---------- Data supplied

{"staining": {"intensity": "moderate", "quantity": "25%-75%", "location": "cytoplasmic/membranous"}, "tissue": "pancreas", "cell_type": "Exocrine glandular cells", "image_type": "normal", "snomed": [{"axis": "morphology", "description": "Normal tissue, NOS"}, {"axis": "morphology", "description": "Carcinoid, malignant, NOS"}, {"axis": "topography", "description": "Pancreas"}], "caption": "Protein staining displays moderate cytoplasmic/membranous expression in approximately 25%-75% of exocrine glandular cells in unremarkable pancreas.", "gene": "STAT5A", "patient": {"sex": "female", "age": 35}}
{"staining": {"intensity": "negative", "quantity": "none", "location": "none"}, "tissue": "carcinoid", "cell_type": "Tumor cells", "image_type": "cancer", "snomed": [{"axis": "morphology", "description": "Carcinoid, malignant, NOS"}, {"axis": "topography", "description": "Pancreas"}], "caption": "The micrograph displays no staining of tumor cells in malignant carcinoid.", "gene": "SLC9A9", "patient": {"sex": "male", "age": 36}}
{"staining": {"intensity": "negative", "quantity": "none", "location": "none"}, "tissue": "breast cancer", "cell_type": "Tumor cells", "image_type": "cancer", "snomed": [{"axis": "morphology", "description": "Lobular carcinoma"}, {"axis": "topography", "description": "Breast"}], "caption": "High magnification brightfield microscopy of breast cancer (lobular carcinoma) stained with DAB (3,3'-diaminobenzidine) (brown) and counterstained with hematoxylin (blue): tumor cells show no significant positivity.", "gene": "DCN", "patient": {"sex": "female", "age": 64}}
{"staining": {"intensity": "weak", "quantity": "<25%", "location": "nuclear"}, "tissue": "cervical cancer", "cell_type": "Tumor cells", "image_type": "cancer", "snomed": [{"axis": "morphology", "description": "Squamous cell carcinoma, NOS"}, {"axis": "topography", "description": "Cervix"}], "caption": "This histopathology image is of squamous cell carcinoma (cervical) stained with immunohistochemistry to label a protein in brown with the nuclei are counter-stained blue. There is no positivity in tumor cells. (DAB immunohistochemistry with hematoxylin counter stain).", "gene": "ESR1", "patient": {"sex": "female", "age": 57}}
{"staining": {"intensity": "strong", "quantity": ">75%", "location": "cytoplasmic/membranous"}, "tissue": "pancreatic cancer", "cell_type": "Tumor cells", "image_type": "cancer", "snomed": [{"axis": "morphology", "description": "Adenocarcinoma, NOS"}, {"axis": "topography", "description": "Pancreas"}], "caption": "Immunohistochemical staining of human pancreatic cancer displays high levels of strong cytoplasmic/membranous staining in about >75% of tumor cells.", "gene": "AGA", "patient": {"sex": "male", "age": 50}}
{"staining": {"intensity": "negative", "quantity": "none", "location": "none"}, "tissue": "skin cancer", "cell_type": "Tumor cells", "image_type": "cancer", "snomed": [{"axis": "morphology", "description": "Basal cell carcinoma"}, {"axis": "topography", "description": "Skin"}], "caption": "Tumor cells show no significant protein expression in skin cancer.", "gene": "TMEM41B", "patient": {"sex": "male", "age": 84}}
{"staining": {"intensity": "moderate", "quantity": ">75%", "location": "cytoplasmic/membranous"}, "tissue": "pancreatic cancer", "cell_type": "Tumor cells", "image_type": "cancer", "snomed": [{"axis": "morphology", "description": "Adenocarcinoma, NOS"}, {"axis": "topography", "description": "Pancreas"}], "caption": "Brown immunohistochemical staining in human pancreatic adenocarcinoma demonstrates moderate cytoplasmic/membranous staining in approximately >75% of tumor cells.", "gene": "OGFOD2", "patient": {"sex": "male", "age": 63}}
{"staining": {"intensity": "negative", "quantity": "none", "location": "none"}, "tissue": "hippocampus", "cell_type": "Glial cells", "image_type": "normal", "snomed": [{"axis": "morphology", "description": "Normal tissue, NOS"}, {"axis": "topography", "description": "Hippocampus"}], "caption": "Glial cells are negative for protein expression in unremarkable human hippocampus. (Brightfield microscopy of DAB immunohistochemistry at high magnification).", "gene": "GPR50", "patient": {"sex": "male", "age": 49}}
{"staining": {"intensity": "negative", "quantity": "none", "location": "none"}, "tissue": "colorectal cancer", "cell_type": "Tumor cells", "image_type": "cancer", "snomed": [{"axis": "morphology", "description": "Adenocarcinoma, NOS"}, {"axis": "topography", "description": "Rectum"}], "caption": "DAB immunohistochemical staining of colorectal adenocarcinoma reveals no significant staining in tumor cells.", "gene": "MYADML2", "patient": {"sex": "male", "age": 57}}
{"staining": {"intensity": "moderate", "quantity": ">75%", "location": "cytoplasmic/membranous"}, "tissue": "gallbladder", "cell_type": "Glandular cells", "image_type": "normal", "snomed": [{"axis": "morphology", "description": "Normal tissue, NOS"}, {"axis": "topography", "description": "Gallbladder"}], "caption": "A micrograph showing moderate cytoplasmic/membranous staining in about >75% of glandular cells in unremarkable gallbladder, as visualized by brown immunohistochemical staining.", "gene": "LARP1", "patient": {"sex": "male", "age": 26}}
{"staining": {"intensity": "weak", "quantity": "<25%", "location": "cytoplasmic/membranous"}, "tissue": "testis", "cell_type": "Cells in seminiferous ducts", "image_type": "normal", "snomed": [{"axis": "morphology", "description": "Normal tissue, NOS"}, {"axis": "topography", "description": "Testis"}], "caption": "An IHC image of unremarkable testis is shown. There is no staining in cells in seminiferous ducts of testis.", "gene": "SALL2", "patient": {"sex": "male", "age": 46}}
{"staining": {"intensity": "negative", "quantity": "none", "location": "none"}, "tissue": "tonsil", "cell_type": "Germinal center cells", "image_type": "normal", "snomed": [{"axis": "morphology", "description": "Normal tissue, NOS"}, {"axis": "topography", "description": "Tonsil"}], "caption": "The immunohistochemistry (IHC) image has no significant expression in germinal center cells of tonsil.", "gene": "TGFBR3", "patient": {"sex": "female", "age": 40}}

--------------------

Having looked over the entries above, reproduce all of them exactly.

{"staining": {"intensity": "moderate", "quantity": "25%-75%", "location": "cytoplasmic/membranous"}, "tissue": "pancreas", "cell_type": "Exocrine glandular cells", "image_type": "normal", "snomed": [{"axis": "morphology", "description": "Normal tissue, NOS"}, {"axis": "morphology", "description": "Carcinoid, malignant, NOS"}, {"axis": "topography", "description": "Pancreas"}], "caption": "Protein staining displays moderate cytoplasmic/membranous expression in approximately 25%-75% of exocrine glandular cells in unremarkable pancreas.", "gene": "STAT5A", "patient": {"sex": "female", "age": 35}}
{"staining": {"intensity": "negative", "quantity": "none", "location": "none"}, "tissue": "carcinoid", "cell_type": "Tumor cells", "image_type": "cancer", "snomed": [{"axis": "morphology", "description": "Carcinoid, malignant, NOS"}, {"axis": "topography", "description": "Pancreas"}], "caption": "The micrograph displays no staining of tumor cells in malignant carcinoid.", "gene": "SLC9A9", "patient": {"sex": "male", "age": 36}}
{"staining": {"intensity": "negative", "quantity": "none", "location": "none"}, "tissue": "breast cancer", "cell_type": "Tumor cells", "image_type": "cancer", "snomed": [{"axis": "morphology", "description": "Lobular carcinoma"}, {"axis": "topography", "description": "Breast"}], "caption": "High magnification brightfield microscopy of breast cancer (lobular carcinoma) stained with DAB (3,3'-diaminobenzidine) (brown) and counterstained with hematoxylin (blue): tumor cells show no significant positivity.", "gene": "DCN", "patient": {"sex": "female", "age": 64}}
{"staining": {"intensity": "weak", "quantity": "<25%", "location": "nuclear"}, "tissue": "cervical cancer", "cell_type": "Tumor cells", "image_type": "cancer", "snomed": [{"axis": "morphology", "description": "Squamous cell carcinoma, NOS"}, {"axis": "topography", "description": "Cervix"}], "caption": "This histopathology image is of squamous cell carcinoma (cervical) stained with immunohistochemistry to label a protein in brown with the nuclei are counter-stained blue. There is no positivity in tumor cells. (DAB immunohistochemistry with hematoxylin counter stain).", "gene": "ESR1", "patient": {"sex": "female", "age": 57}}
{"staining": {"intensity": "strong", "quantity": ">75%", "location": "cytoplasmic/membranous"}, "tissue": "pancreatic cancer", "cell_type": "Tumor cells", "image_type": "cancer", "snomed": [{"axis": "morphology", "description": "Adenocarcinoma, NOS"}, {"axis": "topography", "description": "Pancreas"}], "caption": "Immunohistochemical staining of human pancreatic cancer displays high levels of strong cytoplasmic/membranous staining in about >75% of tumor cells.", "gene": "AGA", "patient": {"sex": "male", "age": 50}}
{"staining": {"intensity": "negative", "quantity": "none", "location": "none"}, "tissue": "skin cancer", "cell_type": "Tumor cells", "image_type": "cancer", "snomed": [{"axis": "morphology", "description": "Basal cell carcinoma"}, {"axis": "topography", "description": "Skin"}], "caption": "Tumor cells show no significant protein expression in skin cancer.", "gene": "TMEM41B", "patient": {"sex": "male", "age": 84}}
{"staining": {"intensity": "moderate", "quantity": ">75%", "location": "cytoplasmic/membranous"}, "tissue": "pancreatic cancer", "cell_type": "Tumor cells", "image_type": "cancer", "snomed": [{"axis": "morphology", "description": "Adenocarcinoma, NOS"}, {"axis": "topography", "description": "Pancreas"}], "caption": "Brown immunohistochemical staining in human pancreatic adenocarcinoma demonstrates moderate cytoplasmic/membranous staining in approximately >75% of tumor cells.", "gene": "OGFOD2", "patient": {"sex": "male", "age": 63}}
{"staining": {"intensity": "negative", "quantity": "none", "location": "none"}, "tissue": "hippocampus", "cell_type": "Glial cells", "image_type": "normal", "snomed": [{"axis": "morphology", "description": "Normal tissue, NOS"}, {"axis": "topography", "description": "Hippocampus"}], "caption": "Glial cells are negative for protein expression in unremarkable human hippocampus. (Brightfield microscopy of DAB immunohistochemistry at high magnification).", "gene": "GPR50", "patient": {"sex": "male", "age": 49}}
{"staining": {"intensity": "negative", "quantity": "none", "location": "none"}, "tissue": "colorectal cancer", "cell_type": "Tumor cells", "image_type": "cancer", "snomed": [{"axis": "morphology", "description": "Adenocarcinoma, NOS"}, {"axis": "topography", "description": "Rectum"}], "caption": "DAB immunohistochemical staining of colorectal adenocarcinoma reveals no significant staining in tumor cells.", "gene": "MYADML2", "patient": {"sex": "male", "age": 57}}
{"staining": {"intensity": "moderate", "quantity": ">75%", "location": "cytoplasmic/membranous"}, "tissue": "gallbladder", "cell_type": "Glandular cells", "image_type": "normal", "snomed": [{"axis": "morphology", "description": "Normal tissue, NOS"}, {"axis": "topography", "description": "Gallbladder"}], "caption": "A micrograph showing moderate cytoplasmic/membranous staining in about >75% of glandular cells in unremarkable gallbladder, as visualized by brown immunohistochemical staining.", "gene": "LARP1", "patient": {"sex": "male", "age": 26}}
{"staining": {"intensity": "weak", "quantity": "<25%", "location": "cytoplasmic/membranous"}, "tissue": "testis", "cell_type": "Cells in seminiferous ducts", "image_type": "normal", "snomed": [{"axis": "morphology", "description": "Normal tissue, NOS"}, {"axis": "topography", "description": "Testis"}], "caption": "An IHC image of unremarkable testis is shown. There is no staining in cells in seminiferous ducts of testis.", "gene": "SALL2", "patient": {"sex": "male", "age": 46}}
{"staining": {"intensity": "negative", "quantity": "none", "location": "none"}, "tissue": "tonsil", "cell_type": "Germinal center cells", "image_type": "normal", "snomed": [{"axis": "morphology", "description": "Normal tissue, NOS"}, {"axis": "topography", "description": "Tonsil"}], "caption": "The immunohistochemistry (IHC) image has no significant expression in germinal center cells of tonsil.", "gene": "TGFBR3", "patient": {"sex": "female", "age": 40}}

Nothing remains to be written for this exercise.